Attention-deficit/hyperactivity disorder (ADHD) is on the rise among adults, and researchers say smartphones could be partly to blame.
Doctors have been trying to determine whether a steady rise in ADHD in adulthood is simply due to better screening or due to environmental and behavioral factors.
TO study published in the Journal of the American Medical Association has linked that people who use their smartphones for two or more hours a day have a 10 percent increased risk of developing attention deficit hyperactivity disorder (ADHD).
The disorder is primarily linked to young children, with the possibility that a child may outgrow it, but the distractions created by smartphones involving social media, texting, music streaming, and movies or television are creating an ADHD epidemic among adults.
ADHD is on the rise among adults and constant smartphone use could be to blame
Researchers theorize that social media bombards people with constant information, causing them to take frequent breaks from their tasks to check their phone.
People who spend their free time using technology don’t allow their brains to rest and focus on a single task, and the combined distractions can cause adults to develop shorter attention spans and become easily distracted.
“For a long time, the association between ADHD and heavy Internet use was a chicken-and-egg question in our field: Do people become heavy Internet users because they have ADHD and online life is a better fit for them? to their attention span, or do they develop ADHD? As a result of excessive online consumption?
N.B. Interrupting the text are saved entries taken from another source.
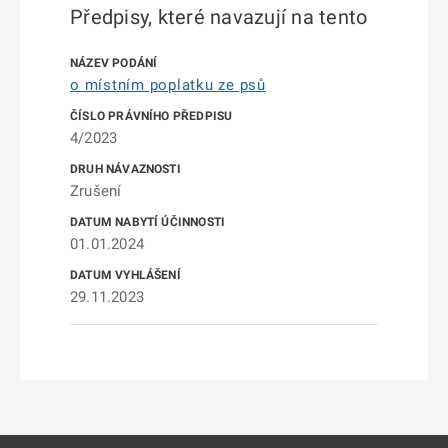
Předpisy, které navazují na tento
o místním poplatku ze psů
4/2023
Zrušení
01.01.2024
29.11.2023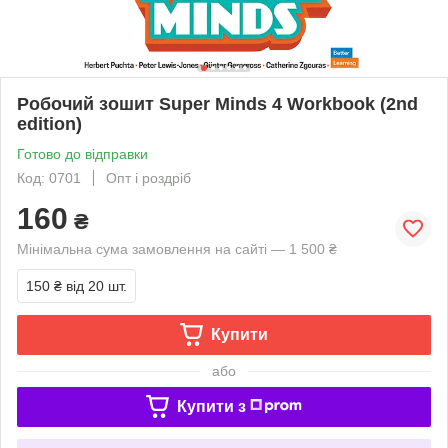
Робочий зошит Super Minds 4 Workbook (2nd
edition)
Готово до відправки
Код: 0701
Опт і роздріб
160
₴
Мінімальна сума замовлення на сайті — 1 500 ₴
150 ₴
від 20 шт.
Купити
або
Купити з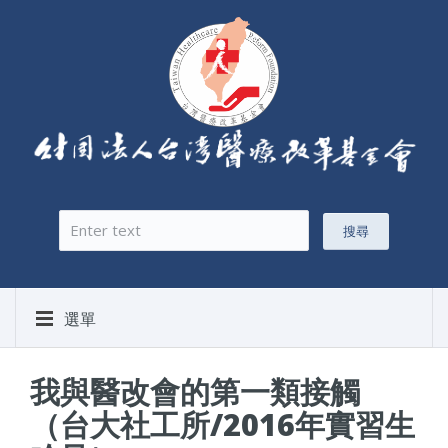
搜尋
搜尋表單
選單
我與醫改會的第一類接觸
（台大社工所/2016年實習生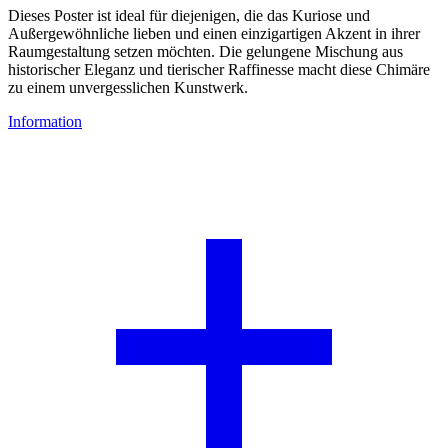
Dieses Poster ist ideal für diejenigen, die das Kuriose und
Außergewöhnliche lieben und einen einzigartigen Akzent in ihrer
Raumgestaltung setzen möchten. Die gelungene Mischung aus
historischer Eleganz und tierischer Raffinesse macht diese Chimäre
zu einem unvergesslichen Kunstwerk.
Information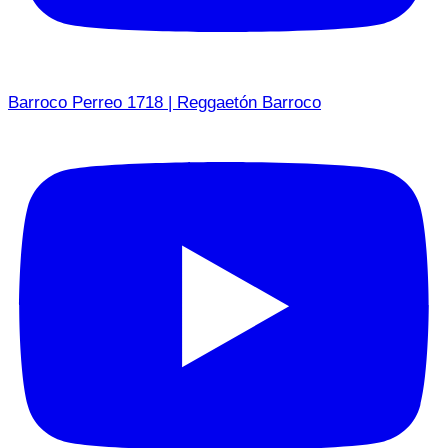
Barroco Perreo 1718 | Reggaetón Barroco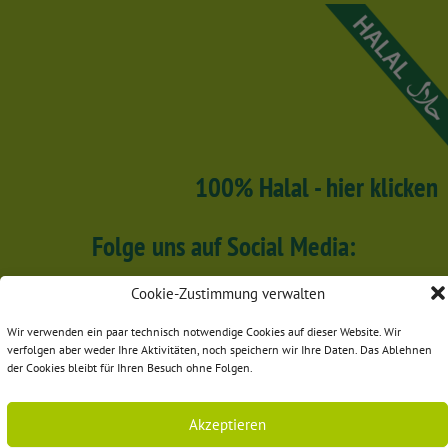
100% Halal - hier klicken
Folge uns auf Social Media:
Cookie-Zustimmung verwalten
Wir verwenden ein paar technisch notwendige Cookies auf dieser Website. Wir
verfolgen aber weder Ihre Aktivitäten, noch speichern wir Ihre Daten. Das Ablehnen
der Cookies bleibt für Ihren Besuch ohne Folgen.
© 2025 Hepsi-Markt
Akzeptieren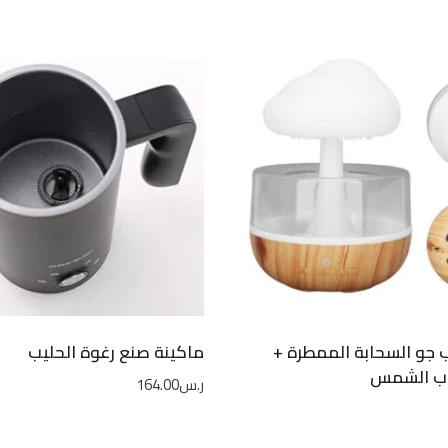
جو السحابة الممطرة +
ماكينة صنع رغوة الحليب
وب الشمس
ر.س
164.00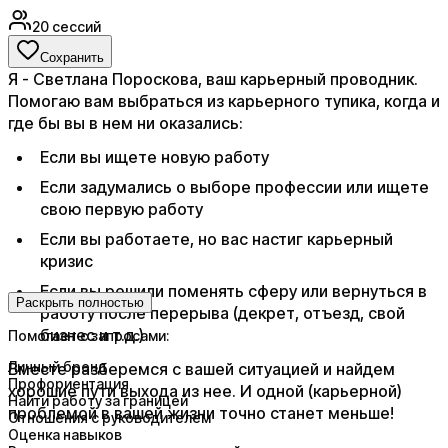
20
сессий
Сохранить
Я - Светлана Пороскова, ваш карьерный проводник.
Помогаю вам выбраться из карьерного тупика, когда и
где бы вы в нем ни оказались:
Если вы ищете новую работу
Если задумались о выборе профессии или ищете
свою первую работу
Если вы работаете, но вас настиг карьерный
кризис
Если вы решили поменять сферу или вернуться в
Раскрыть полностью
работу после перерыва (декрет, отъезд, свой
бизнес и т.д.)
Помогает с запросами:
Личный бренд
Вместе разберемся с вашей ситуацией и найдем
Профориентация
хорошие пути выхода из нее. И одной (карьерной)
Найти работу за границей
проблемой в вашей жизни точно станет меньше!
Отношения с руководителем
Оценка навыков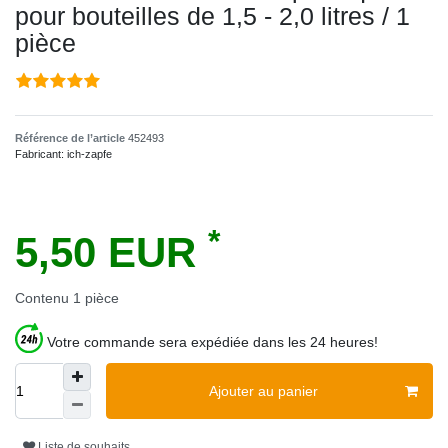
pour bouteilles de 1,5 - 2,0 litres / 1
pièce
Référence de l’article
452493
Fabricant:
ich-zapfe
*
5,50 EUR
Contenu
1
pièce
Votre commande sera expédiée dans les 24 heures!
Ajouter au panier
Liste de souhaits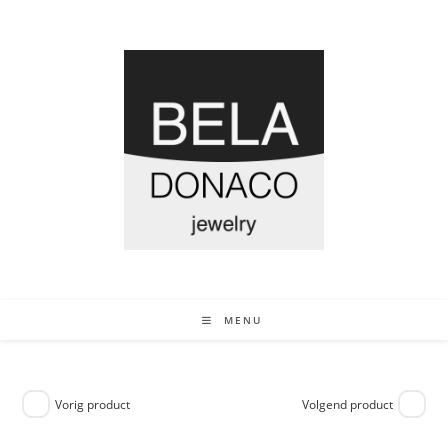
MENU
Vorig product
Volgend product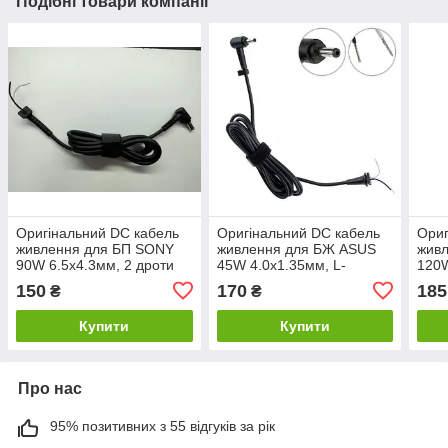
Подібні товари компанії
Оригінальний DC кабель
Оригінальний DC кабель
Ориг
живлення для БП SONY
живлення для БЖ ASUS
жив
90W 6.5x4.3мм, 2 дроти
45W 4.0x1.35мм, L-
120W
(2x1мм), L-подібний
подібний штекер (від БЖ
L-по
150
170
185
₴
₴
штекер (від БП до
до ноутбука)
до н
Купити
Купити
Про нас
95% позитивних з 55 відгуків за рік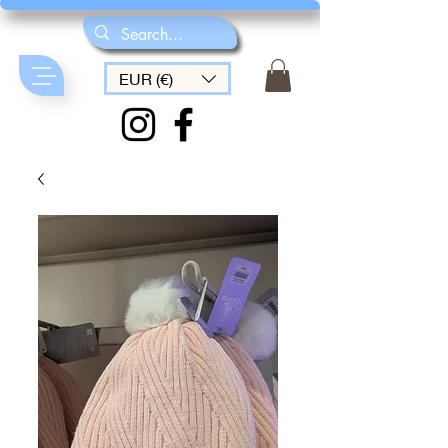
EUR (€)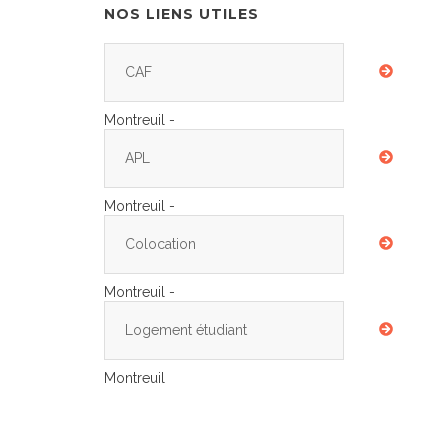
NOS LIENS UTILES
CAF
Montreuil -
APL
Montreuil -
Colocation
Montreuil -
Logement étudiant
Montreuil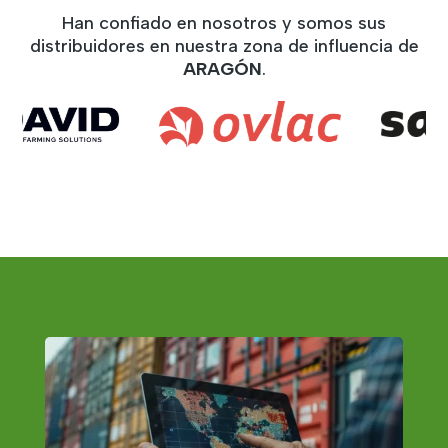
Han confiado en nosotros y somos sus
distribuidores en nuestra zona de influencia de
ARAGÓN
.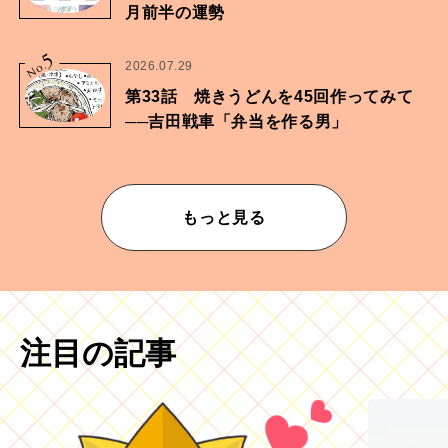
月前半の運勢
5
No.
2026.07.29
第33話 焼きうどんを45回作ってみて
──吉田戦車「弁当を作る男」
もっと見る
注目の記事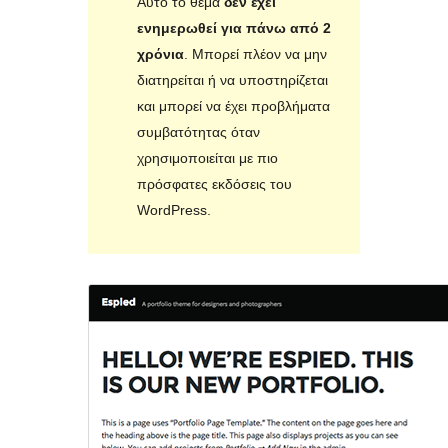
Αυτό το θέμα
δεν έχει
ενημερωθεί για πάνω από 2
χρόνια
. Μπορεί πλέον να μην
διατηρείται ή να υποστηρίζεται
και μπορεί να έχει προβλήματα
συμβατότητας όταν
χρησιμοποιείται με πιο
πρόσφατες εκδόσεις του
WordPress.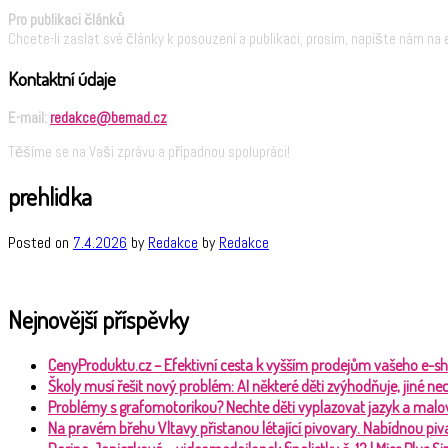
Pro publikaci článků
Chcete-li zaslat své články k posouzení a publikaci, prosím, napište nám na 
Kontaktní údaje
E-mail:
redakce@bemad.cz
Těšíme se na Vaši zprávu a případnou spolupráci!
prehlidka
Posted on
7.4.2026
by
Redakce
by
Redakce
Nejnovější příspěvky
CenyProduktu.cz – Efektivní cesta k vyšším prodejům vašeho e-s
Školy musí řešit nový problém: AI některé děti zvýhodňuje, jiné 
Problémy s grafomotorikou? Nechte děti vyplazovat jazyk a malo
Na pravém břehu Vltavy přistanou létající pivovary. Nabídnou piva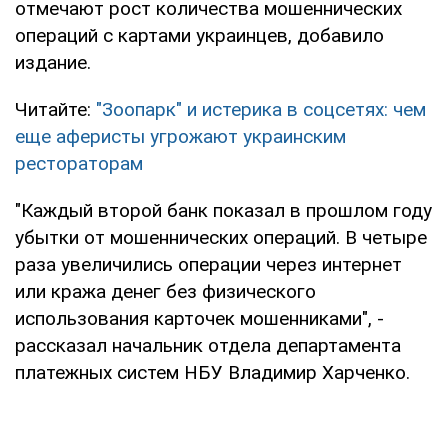
отмечают рост количества мошеннических
операций с картами украинцев, добавило
издание.
Читайте:
"Зоопарк" и истерика в соцсетях: чем
еще аферисты угрожают украинским
рестораторам
"Каждый второй банк показал в прошлом году
убытки от мошеннических операций. В четыре
раза увеличились операции через интернет
или кража денег без физического
использования карточек мошенниками", -
рассказал начальник отдела департамента
платежных систем НБУ Владимир Харченко.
Elias Aboujaoude, a behavioral psychiatrist at Stanford University, said Study finds.
ADHD is a neurodevelopmental condition that can cause people to have a limited attention span, hyperactivity, or impulsivity that can affect their daily lives, including relationships and work, causing them to be less productive.
Researchers say more adults may be “converting” to ADHD because of the constant distraction that smartphones represent, adding that people who constantly use their devices don’t allow their brains to rest in the default mode.
“It is legitimate to consider the possibility of an acquired attention deficit,” said John Ratey, associate clinical professor of psychiatry at Harvard Medical School. National Geographic.
He said that in today’s society people are constantly pushed to multitask, and the ubiquitous use of technology can cause addiction to screens, potentially leading to a shorter attention span.
Historically, ADHD has been defined as a genetic disorder that can be controlled through medication and therapy.
But researchers have now found that lifestyle changes later in life, such as becoming overly dependent on the smartphone, can make ADHD an acquired disorder.
If a person is constantly on their phone checking social media, they may feel the need during work hours to take frequent breaks to see if anyone commented on or liked their post.
The practice can almost become subconscious, causing the person to become distracted during work or feel an inability to concentrate, which can develop into ADHD.
The number of adults diagnosed with ADHD worldwide increased from 4.4 percent in 2003 to 6.3 percent in 2020.
An estimated 8.7 million adults in the U.S. have ADHD, while approximately six million children ages 3 to 17 are diagnosed, according to the Centers for Disease Control and Prevention (CENTERS FOR DISEASE CONTROL AND PREVENTION).
ADHD can affect your ability to focus in relationships or at work
“That’s equivalent to about 366 million adults worldwide currently living with ADHD, which is roughly the population of the United States,” Russell Ramsay, co-founder of the Penn Adult ADHD Research and Treatment Program, told National. Perelman School of Medicine of the University of Pennsylvania. Geographical.
According to the study, evidence suggests that technology affects brain function and behavior, leading to an increase in ADHD symptoms, including impaired emotional and social intelligence, technology addiction, social isolation, impairment of brain development and sleep disturbance.
The researchers analyzed several studies dating back to 2014 that looked at the correlation between ADHD and media use.
They reported that the studies found that adolescents who did not have ADHD symptoms at baseline showed that there was a “significant association between more frequent digital media use and ADHD symptoms after 24 months of follow-up.”
A separate study conducted in 2018 focused on whether smartphones contributed to adolescents developing ADHD symptoms over two years.
That study found that 4.6 percent of 2,500 high school students who said they did not use digital media frequently developed ADHD symptoms by the end of the study.
Meanwhile, 9.5 percent of teens who reported using social media frequently at the beginning of the study showed symptoms of ADHD when the study concluded.
Adults who want to get rid of the unwanted side effects that come with excessive use of their smartphones should take steps to develop a healthy relationship with their technology, including spending less time on their phone, setting phone time limits, and taking time off. a time to rest away from technology.